У Аратова внезапно похолодели руки и в груди задрожало.

— Нет, ты мне этого не рассказывал, — промолвил он наконец. — И ты не знаешь, какая это была пьеса?

Купфер задумался.

— Называли мне эту пьесу… в ней является обманутая девушка…* Должно быть, драма какая-нибудь. Клара была рождена для драматических ролей… Самая ее наружность… Но куда же ты? — перебил самого себя Купфер, видя, что Аратов берется за шапку.

— Мне что-то нездоровится, — отвечал Аратов. — Прощай… Я в другой раз зайду.

Купфер остановил его и заглянул ему в лицо.

— Экой ты, брат, нервический человек! Посмотри-ка на себя… Побелел, как глина.

— Мне нездоровится, — повторил Аратов, освободился от руки Купфера и отправился восвояси. Только в это мгновение ему стало ясно, что он и приходил-то к Купферу с единственной целью поговорить о Кларе…

«О безумной, о несчастной Кларе…»

Однако, придя домой, он опять скоро успокоился — до некоторой степени.

Обстоятельства, сопровождавшие смерть Клары, сначала произвели на него потрясающее впечатление; но потом эта игра «с ядом внутри», как выразился Купфер, показалась ему какой-то уродливой фразой, бравиравкой — и он уже старался не думать об этом, боясь возбудить в себе чувство, похожее на отвращение.
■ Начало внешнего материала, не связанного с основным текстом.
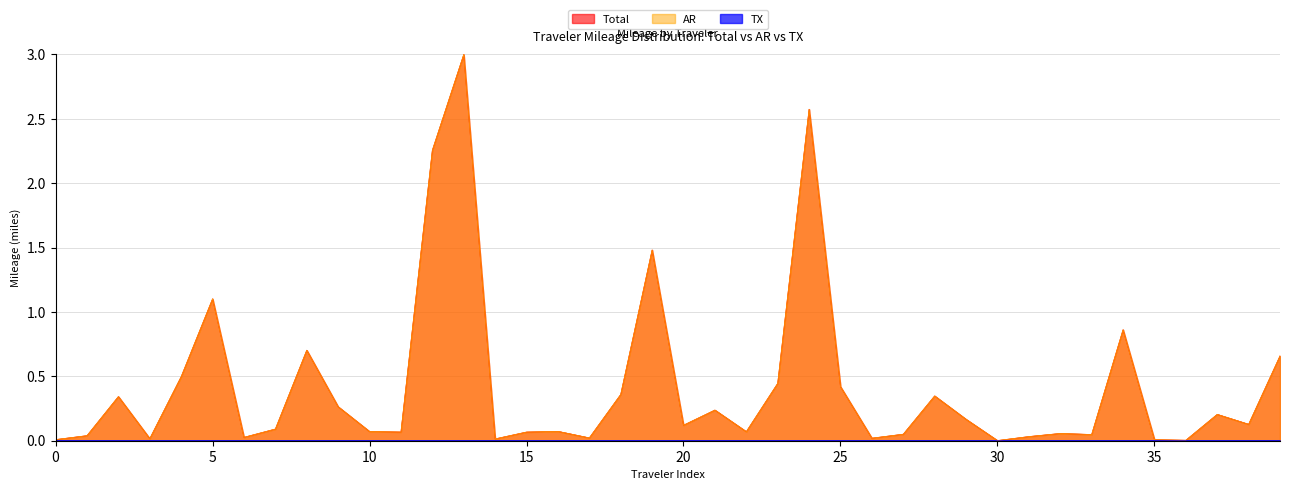

True or false: Total and TX intersect in this chart.

False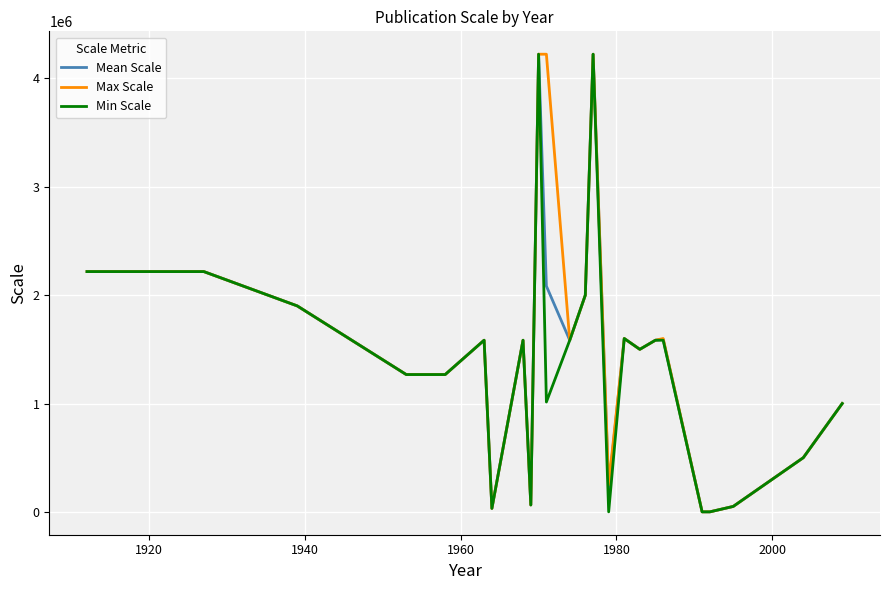

What is the sum of all Mean Scale values?

35556765.7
А за обедом, сидя перед Платошей, он вдруг вспомнил ее полуночное появление, вспомнил эту куцую кофту, этот чепец с высоким бантом (и к чему бант на ночном чепце?!), всю эту смешную фигуру, от которой, как от свистка машиниста в фантастическом балете, все его видения рассыпались прахом! Он даже заставил Платошу повторить рассказ о том, как она услышала его крик, испугалась, вскочила, не могла разом попасть ни в свою, ни в его дверь, и т. д. Вечером он с ней поиграл в карты и ушел в свою комнату немного грустный, но опять-таки довольно спокойный.
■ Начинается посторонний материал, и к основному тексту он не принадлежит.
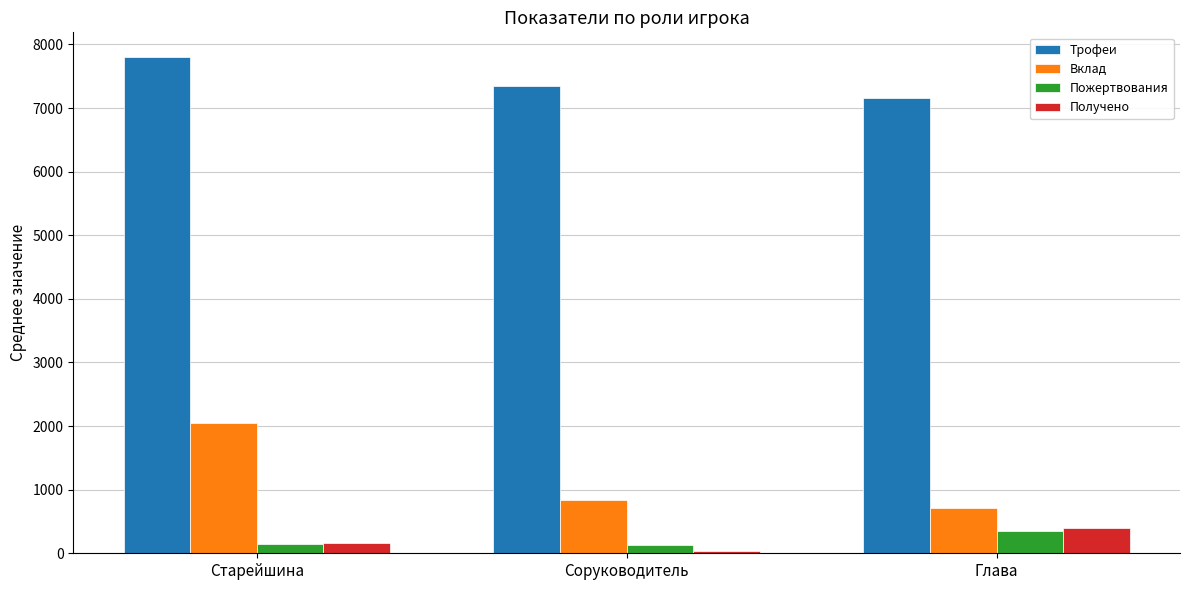

Which series has the largest total across all categories?

Трофеи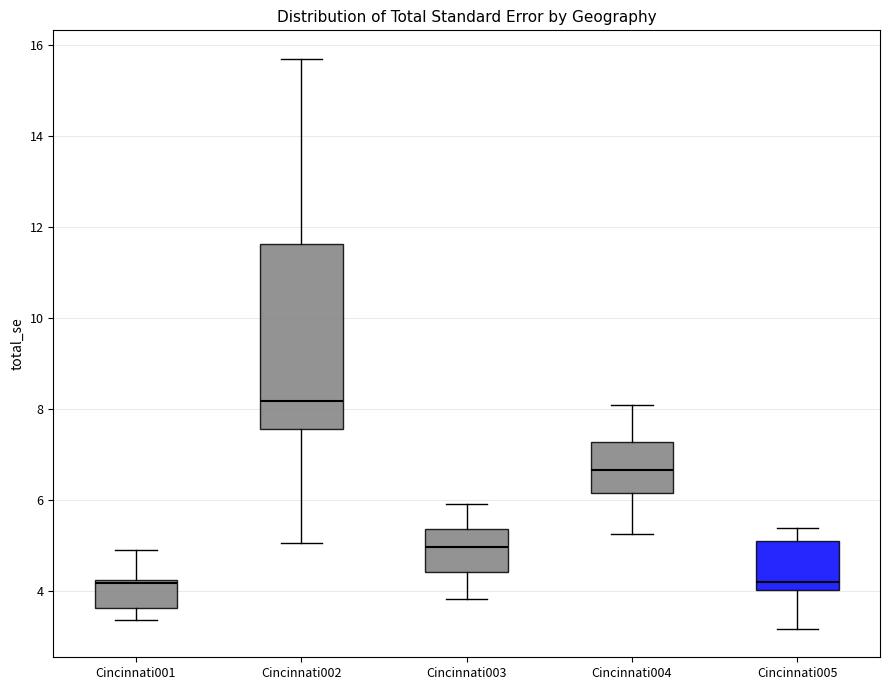

Reading left to right, read every box against the y-axis: the position of its median line, the range the box covers, and the ends of its whiskers. The values are not printed on the chart, so give them approximately, as read against the axis.

Cincinnati001: median 4.2, box 3.6 to 4.2, whiskers 3.4 to 5.0
Cincinnati002: median 8.2, box 7.6 to 11.6, whiskers 5.0 to 15.8
Cincinnati003: median 5.0, box 4.4 to 5.4, whiskers 3.8 to 6.0
Cincinnati004: median 6.6, box 6.2 to 7.2, whiskers 5.2 to 8.0
Cincinnati005: median 4.2, box 4.0 to 5.2, whiskers 3.2 to 5.4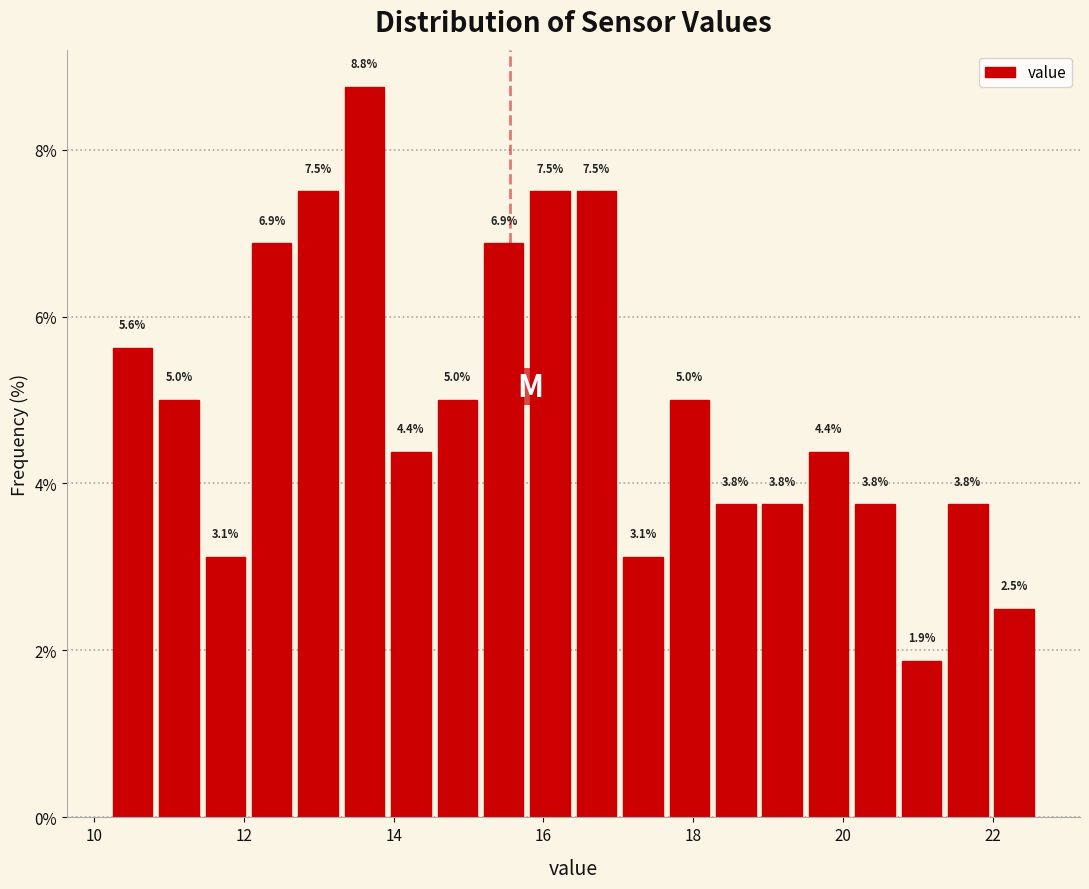

Read against the x-axis, roughly where is the centre of the tallest bar?

13.6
Аратов не думал о предстоявшей ночи и не боялся ее: он был уверен, что проведет ее как нельзя лучше. Мысль о Кларе от времени до времени пробуждалась в нем; но он тотчас вспоминал, как она «фразисто» себя уморила и отворачивался. Это «безобразие» мешало другим воспоминаниям о ней. Взглянувши мельком на стереоскоп, ему даже показалось, что она оттого смотрела в сторону, что ей было стыдно. Прямо над стереоскопом на стене висел портрет его матери. Аратов снял его с гвоздя, долго его рассматривал, поцеловал и бережно спрятал в ящик. Отчего он это сделал? Оттого ли, что тому портрету не следовало находиться в соседстве той женщины… или по другой какой причине — Аратов не отдал себе отчета. Но портрет матери возбудил в нем воспоминание об отце… об отце, которого он видел умирающим в этой же самой комнате, на этой постели. «Что ты думаешь обо всем этом, отец? — обратился он мысленно к нему. — Ты всё это понимал; ты тоже верил в шиллеровский „мир духов“*. Дай мне совет!»
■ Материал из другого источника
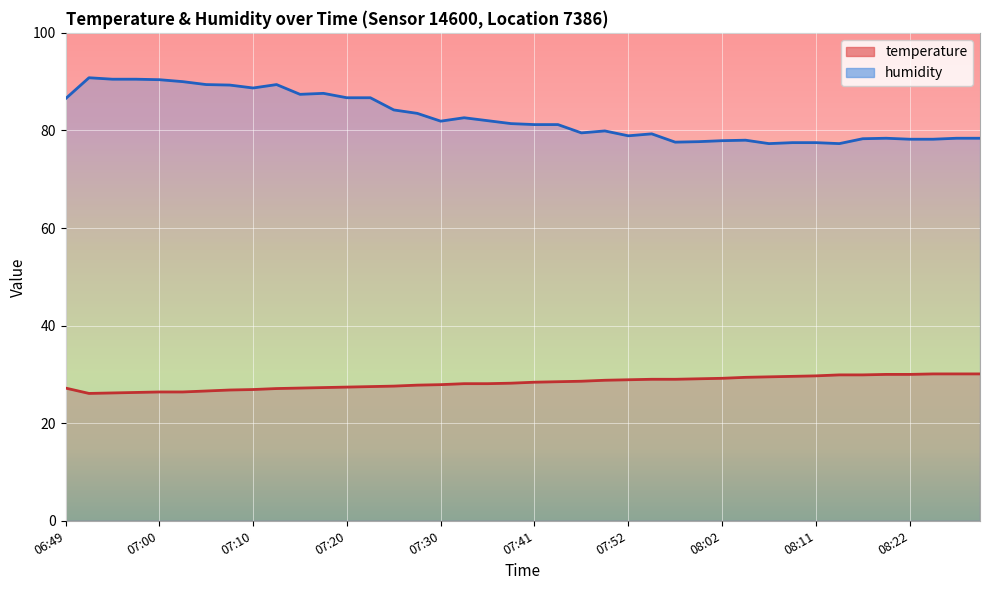

Which label corresponds to the smallest value in the chart?

06:52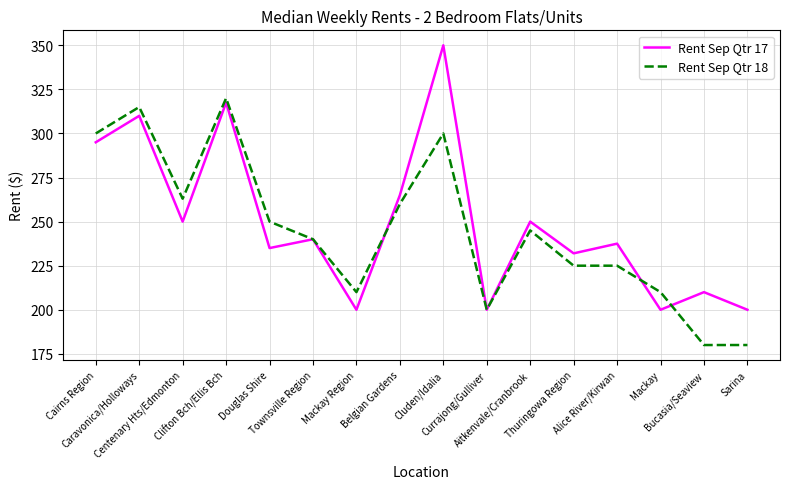

What is the approximate value of Rent Sep Qtr 18 at Sarina?

180.0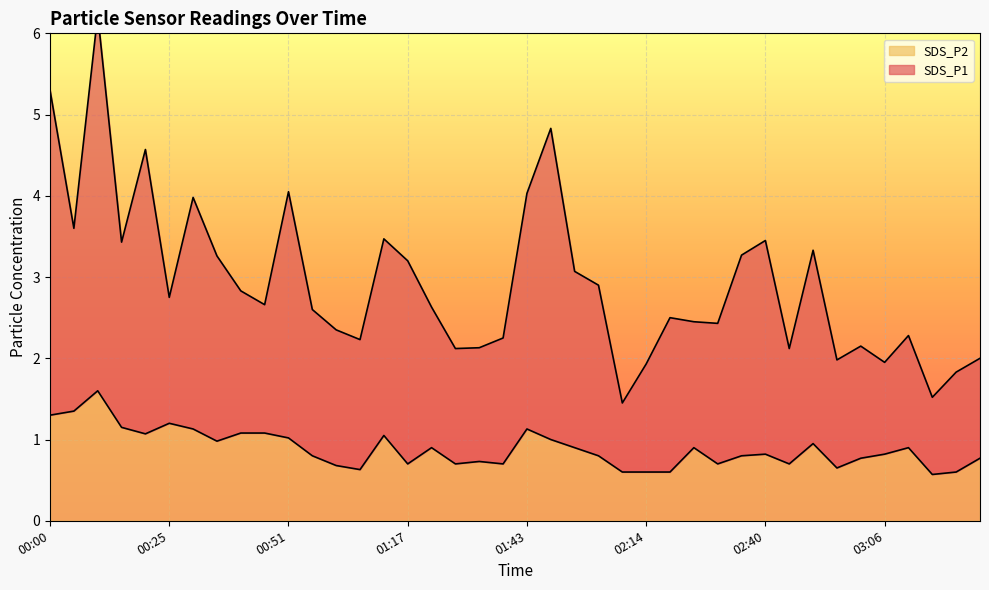

True or false: SDS_P2 and SDS_P1 intersect in this chart.

False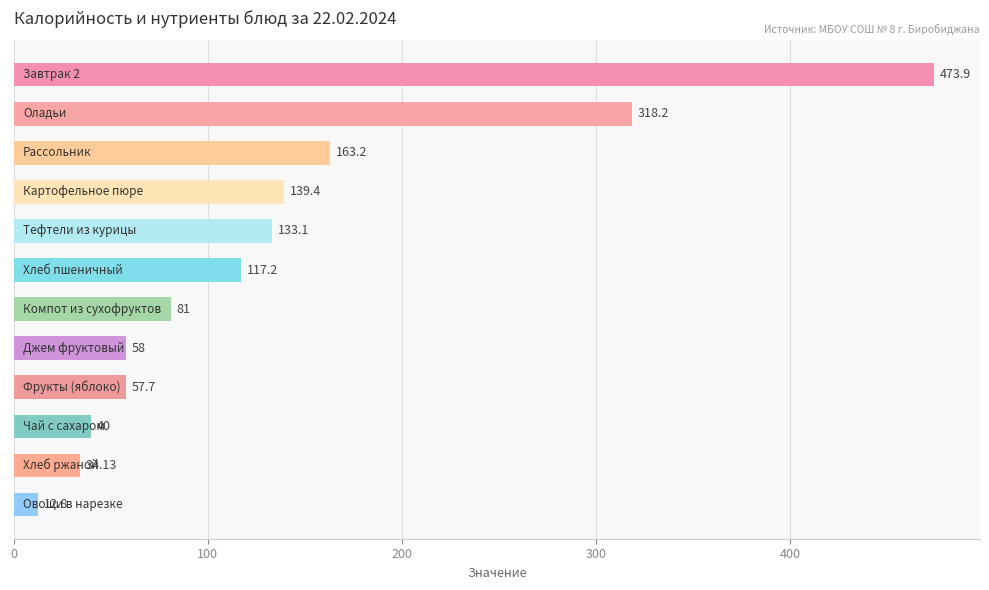

What is the difference between the maximum and second lowest values?

439.8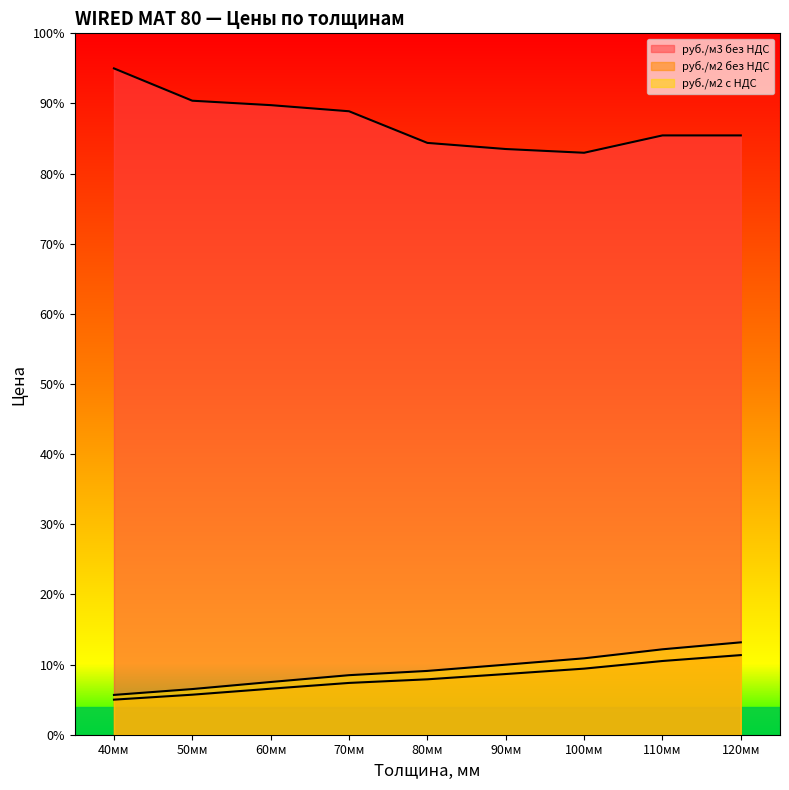

At which label does руб./м3 без НДС reach its minimum?

100мм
— Отец дал бы мне совет все эти глупости бросить, — промолвил Аратов громко и взялся за книгу. Читать он, однако, долго не мог и, чувствуя какое-то отяжеление всего тела, раньше обыкновенного лег в постель в полной уверенности, что заснет немедленно.

Оно так и случилось… но не оправдались его надежды на мирную ночь.

XVII

Полночь еще не успела пробить, как ему уже привиделся необычайный, угрожающий сон.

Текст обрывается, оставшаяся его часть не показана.